══ Trecho do documento

A declaração de qualquer princípio universal é, no fim das contas, uma expressão das preferências da vontade do indivíduo e, para essa vontade, seus princípios têm e só podem ter a autoridade que ele escolheu lhe conferir adotá-los. (MACINTYRE, 2001, p.46)

O emotivismo é constituído por teorias morais de preferência, nas quais os argumentos

são bem fundamentados, parecem verdadeiras técnicas de convencimentos, ou seja, uma

habilidade de argumentação notável. Porém, percebemos que aqueles que não possuem a

mesma habilidade de persuasão não conseguem o mesmo êxito nessa articulação dialética, ou

seja, não vencem os debates morais de cunho emotivista.

31

Os argumentos, é preciso dizer, passaram a ser compreendidos em alguns círculos, não como expressões de racionalidade, mas como armas, técnicas de exposição que constituem uma parte decisiva das habilidades profissionais de advogados, acadêmicos, economistas e jornalistas que, através delas, dominam aqueles que não têm fluência ou articulação dialética. (MACINTYRE, 1991, p. 16)

════

Partes do exercício.
A. Transcreva a passagem do texto sobre o emotivismo entre "O emotivismo é" e "1991, p. 16)", inclusive.
B. Dê continuidade ao texto sobre o emotivismo a partir do ponto em que ele termina.

══ Dados fornecidos

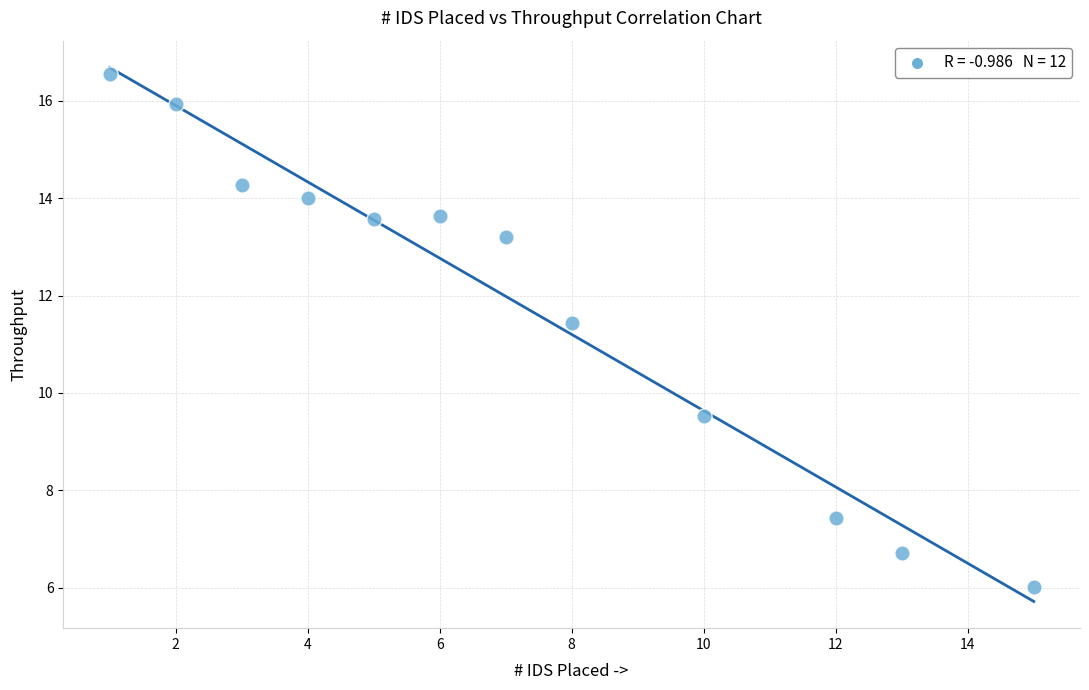

What is the average X value?

7.2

════

Respostas por item.
A.
O emotivismo é constituído por teorias morais de preferência, nas quais os argumentos

são bem fundamentados, parecem verdadeiras técnicas de convencimentos, ou seja, uma

habilidade de argumentação notável. Porém, percebemos que aqueles que não possuem a

mesma habilidade de persuasão não conseguem o mesmo êxito nessa articulação dialética, ou

seja, não vencem os debates morais de cunho emotivista.

31

Os argumentos, é preciso dizer, passaram a ser compreendidos em alguns círculos, não como expressões de racionalidade, mas como armas, técnicas de exposição que constituem uma parte decisiva das habilidades profissionais de advogados, acadêmicos, economistas e jornalistas que, através delas, dominam aqueles que não têm fluência ou articulação dialética. (MACINTYRE, 1991, p. 16)

B.
Ainda dentro do contexto emotivista, vamos analisar dois exemplos que MacIntyre usa

para tornar mais claro o fundamento do emotivismo. O autor faz uma analogia com as figuras

do administrador e do terapeuta para mostrar que os dois personagens possuem

conhecimentos técnicos distintos e os usam para um determinado fim, ou seja, buscam

atender as demandas dos seus clientes ou pacientes. Desta forma, podemos dizer que cada

personagem possui um objetivo específico, o administrador, por exemplo, visa ao lucro e ao

sucesso dos seus clientes, sendo o lucro sua maior preocupação, por isso ele busca

transformar todo investimento em sucesso. Já o terapeuta representa as relações sociais, tanto

as manipuladoras como as não manipuladoras, que retratam o âmbito da vida pessoal. O

trabalho do terapeuta busca tratar os traumas e as questões dos indivíduos, bem como suas

angústias e os problemas que os afligem.

Atualmente, o emotivismo é uma teoria personificada por personagens que compartilham a mesma noção emotivista da distinção entre discurso racional e não racional, mas que representam a personificação dessa distinção em contextos sociais bem diferentes. (MACINTYRE, 2001, p. 62)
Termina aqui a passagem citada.